Bei der Durchreise durch Padre Pio's San Giovanni stellen wir fest, dass es diesem Örtchen - anders als im ganzen Gargano - doch wirtschaftlich recht erfreulich geht. Neubauviertel stößt an Neubauviertel, hier wird etwas geschaffen, bloß was? Auskunft gibt da Alessandro Maggiolini, Bischof von Como, der am Tag vor der Heiligsprechung Padre Pio's die Kommerzialisierung des Heiligen scharf kritisierte und der Zeitschrift "Repubblica" diktierte: "Jesus vertrieb die Händler aus dem Tempel. Aber ich muß feststellen, dass sie zurückgekehrt sind."

Und dann ist der Gargano auch der Ort der Foresta Umbra, eines großen geschützten Waldgebietes. Als wir es durchqueren, begegnen wir keiner Menschenseele, Sven meint, hier sei Fangorn und es würde mich auch nicht wundern, wenn vor uns gleich einer von Tolkien's Baummenschen über die Straße latschen würde. Nebelschwaden, Kurvenstraßen, Moose und Flechten, Baumriesen. Ein paar Rinder auf der Straße. Forresta Umbra. Kein Lokal weit und breit. Einsamkeit.

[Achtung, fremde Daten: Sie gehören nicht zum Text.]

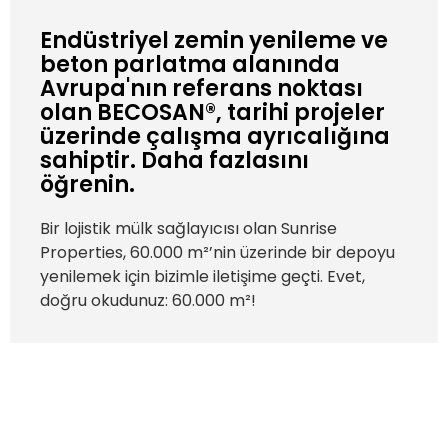
Endüstriyel zemin yenileme ve
beton parlatma alanında
Avrupa'nın referans noktası
olan BECOSAN®, tarihi projeler
üzerinde çalışma ayrıcalığına
sahiptir. Daha fazlasını
öğrenin.
Bir lojistik mülk sağlayıcısı olan Sunrise
Properties, 60.000 m²’nin üzerinde bir depoyu
yenilemek için bizimle iletişime geçti. Evet,
doğru okudunuz: 60.000 m²!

Und dann die Grotten. Das Meer hat sie aus dem Fels gewaschen, und meistens sind sie nur mit dem Boot erreichbar. Und wenn ich in einem früheren Beitrag schrieb, ich sei sicher, dass Odysseus an dieser Küste gesegelt sei: dann hat dies nicht nur mit den zahllosen Grotten hier zu tun. Wer segelt, stellt fest, dass der gute Homer voll ist von realen geografischen Orten, die er in seine Geschichten einbettete und die noch heute identifizierbar sind. Die Grotten des Gargano sind der Hintergrund für  die Grotte der Calypso. Und Kap Spartivento, wo alle fünf Minuten die Winde wechseln, ist der reale Ort für die Lügengeschichte vom Windsack, der die Heimkehr des Odysseus nach Ithaka verhinderte. Aber dies alles ist eine andere Geschichte.